(SOURCE MATERIAL begins)

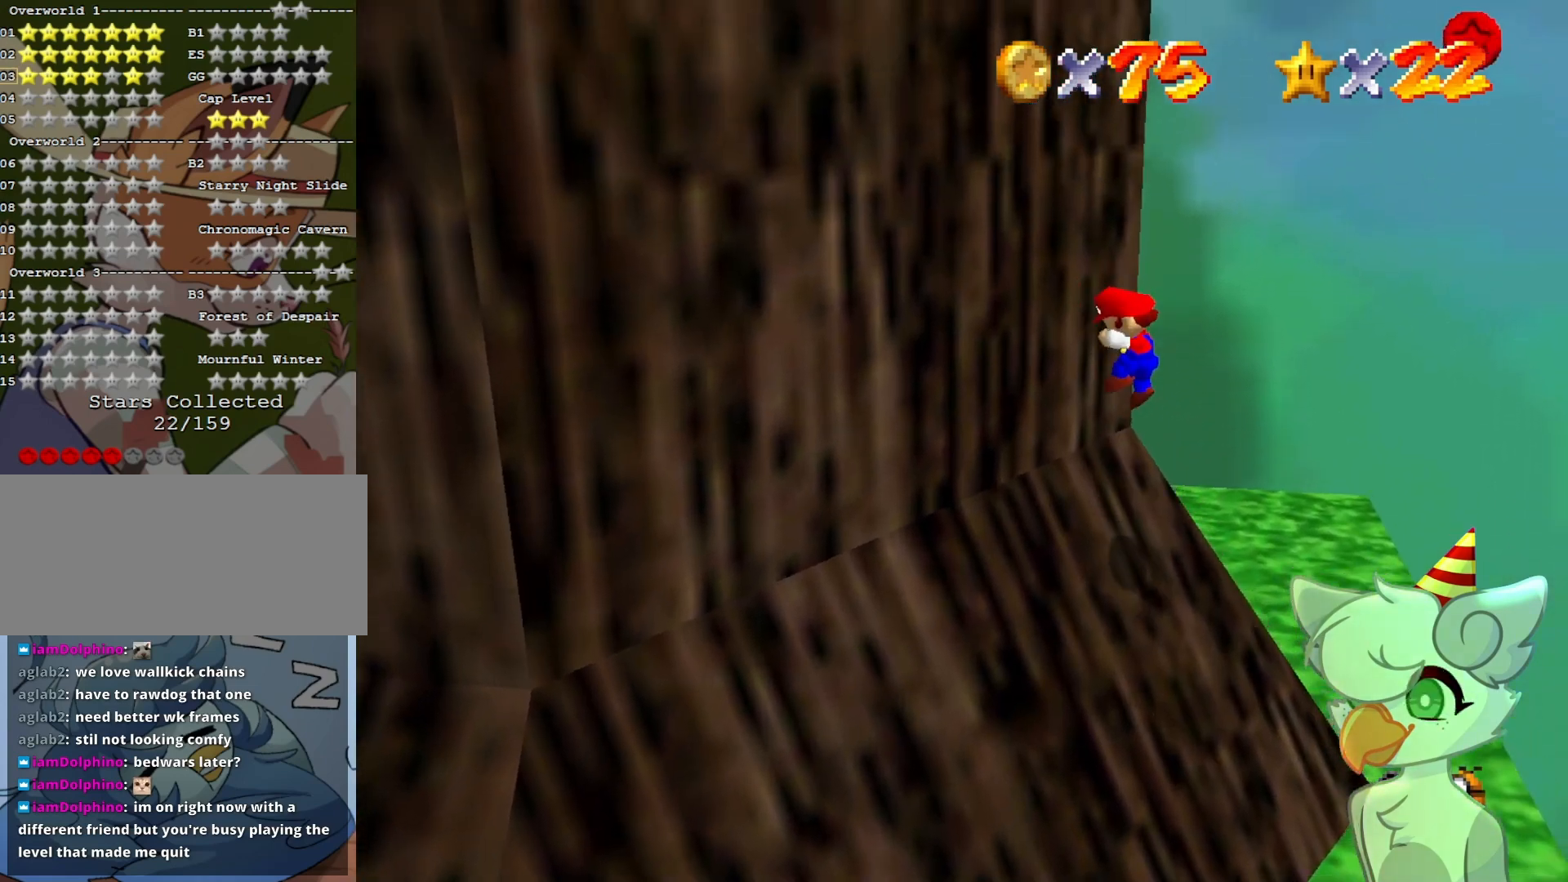
{"buttons": ["A"], "left_stick": "up", "events": [[33, "A", "down"]]}
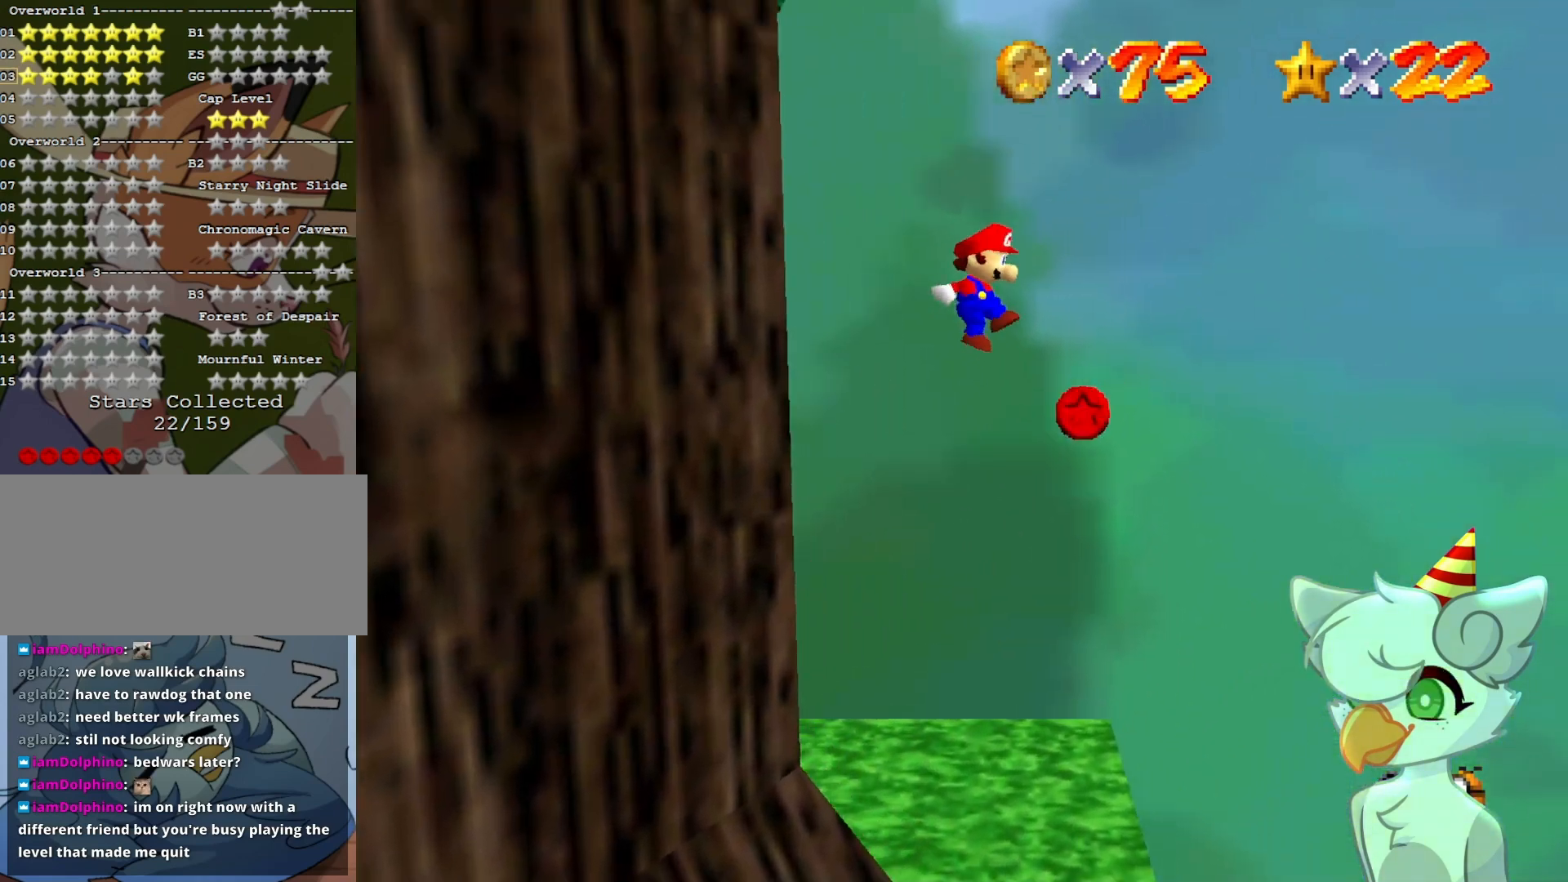
{"buttons": ["A"], "left_stick": "down", "events": [[367, "left_stick", "center"], [433, "left_stick", "down"]]}
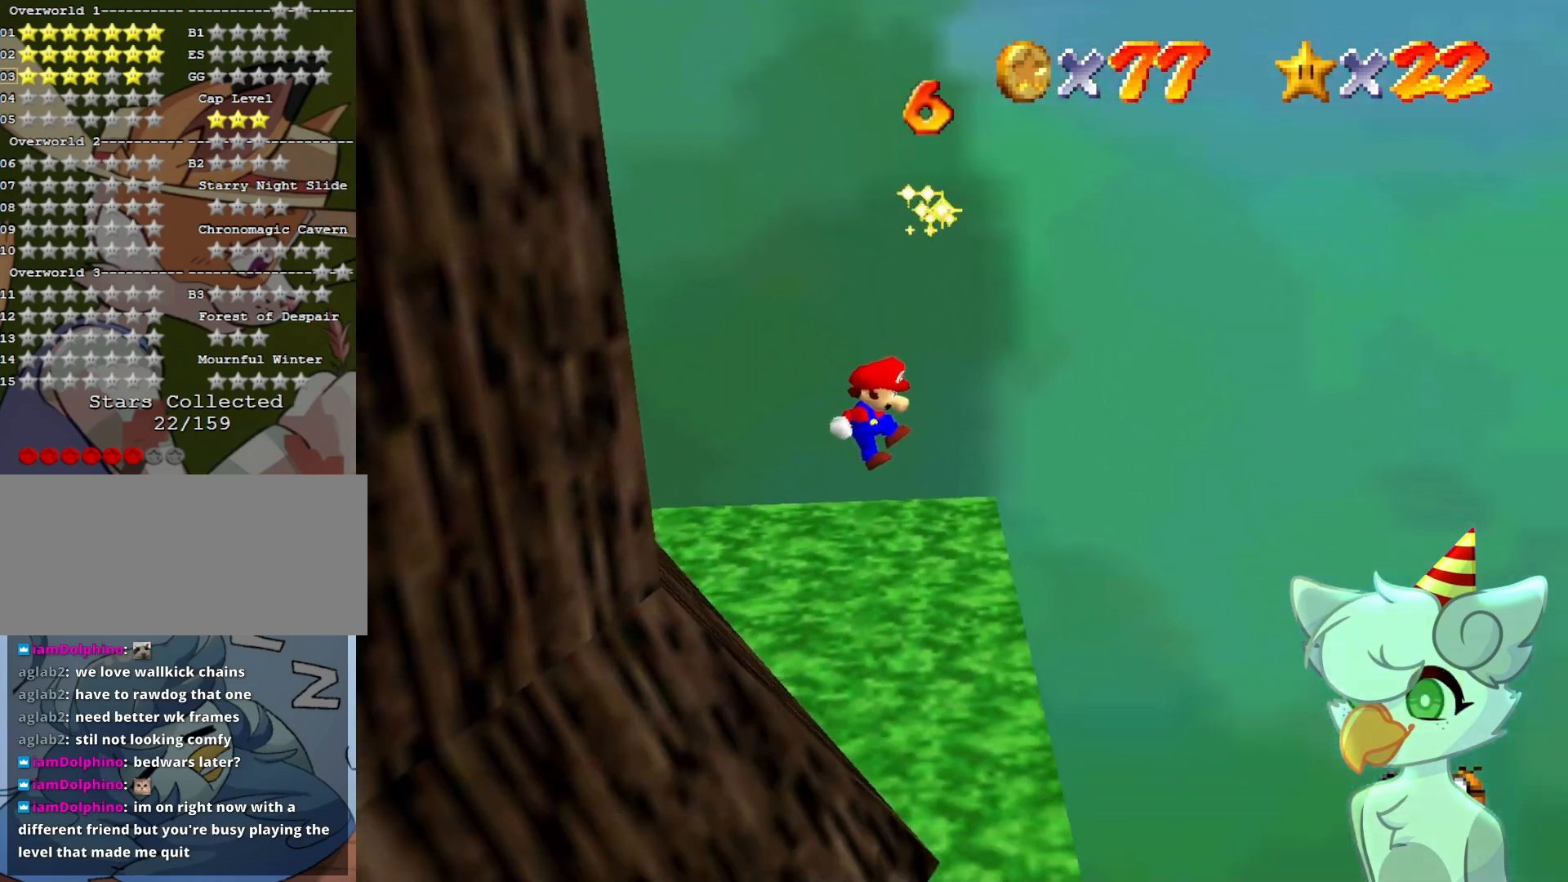
{"buttons": [], "left_stick": "center", "events": [[67, "A", "up"], [67, "left_stick", "down-left"], [367, "left_stick", "center"]]}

(SOURCE MATERIAL ends)

** ASSIGNMENT **
Within the listing above, filter for lines holding the string "center" and copy each one.

** RESULT BELOW **
{"buttons": ["A"], "left_stick": "down", "events": [[367, "left_stick", "center"], [433, "left_stick", "down"]]}
{"buttons": [], "left_stick": "center", "events": [[67, "A", "up"], [67, "left_stick", "down-left"], [367, "left_stick", "center"]]}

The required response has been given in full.